### Tasks to carry out
(1) Answer these questions using the passage:
(a) Whom did Michael Dukakis pick as his running mate?
(b) What was the only job the writer ever really wanted?
(c) In what year was Harvey Milk assassinated?
(2) Summarize the passage in two sentences.

### Study text
------------------------------------------------------------
It was the fall of 1988. I had arrived in Austin, Texas, about six months earlier and was covering the state capital for a regional wire service. Michael Dukakis had picked Texas Senator Lloyd Bentsen as his running mate, and with George H. W. Bush at the top of the Republican ticket, no reporters in America had it better than those in the Austin press corps.

The only job I ever really wanted - in that deep way you think your life will end if you don't get it - was to cover Texas politics for a major newspaper. So, that comment was especially tough for me, but it wouldn't have been except for Harvey Milk.

I was in my early 20s and trying to figure out life a decade earlier when Milk was in his heyday. He was an unlikely hero, but his 1979 assassination hit gay men of my generation hard. We didn't know what to make of it, and the discrimination and violence that followed as the AIDS epidemic spread pushed many of us toward rethinking Milk's calls for everyone to kick down their closet doors.
------------------------------------------------------------
(Records from a data collection)
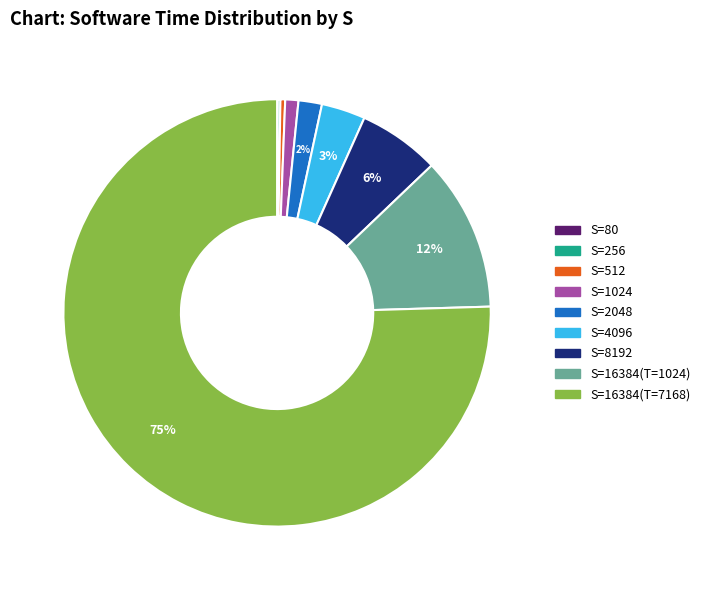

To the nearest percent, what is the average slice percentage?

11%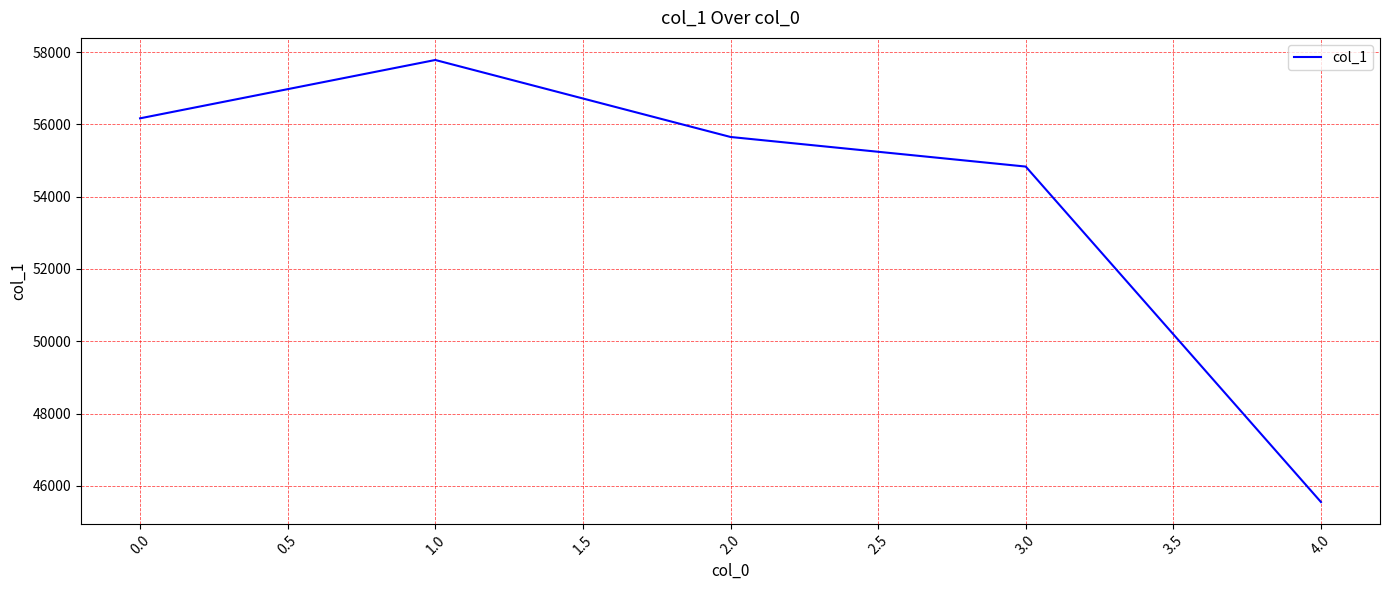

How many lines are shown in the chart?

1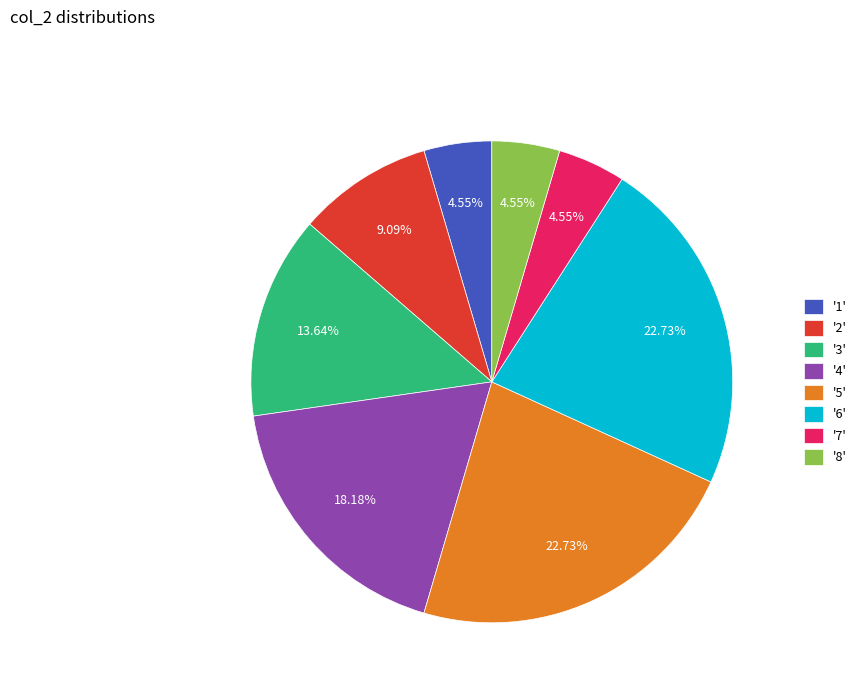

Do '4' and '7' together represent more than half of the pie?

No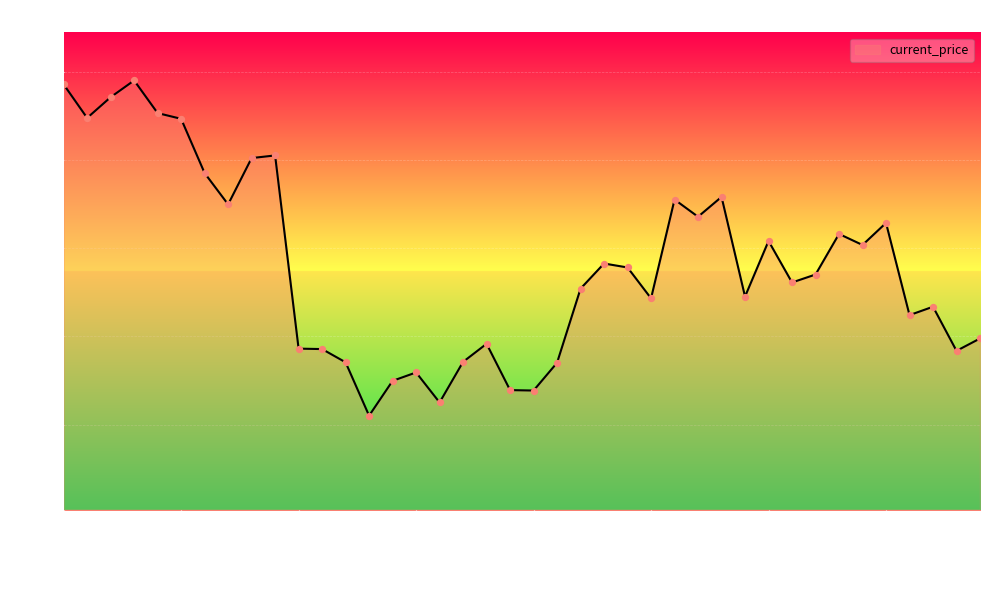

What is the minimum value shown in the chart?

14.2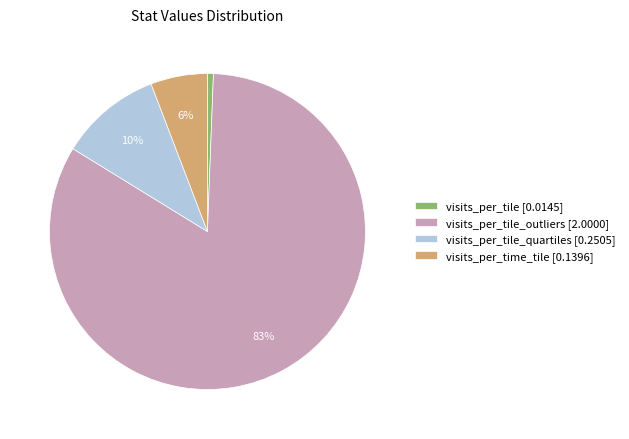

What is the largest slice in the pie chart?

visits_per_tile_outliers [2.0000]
------------------------------------------------------------
### Solutions per task
(1)
(a) Texas Senator Lloyd Bentsen
(b) Covering Texas politics for a major newspaper
(c) 1979

(2) In the fall of 1988, the writer was covering the Texas state capital for a regional wire service, at a time when the presidential race gave the Austin press corps an unusually good position. The writer had always wanted most to cover Texas politics for a major newspaper, and Harvey Milk's 1979 assassination, along with the discrimination and violence that followed as the AIDS epidemic spread, led many gay men of the writer's generation to rethink Milk's call for everyone to kick down their closet doors.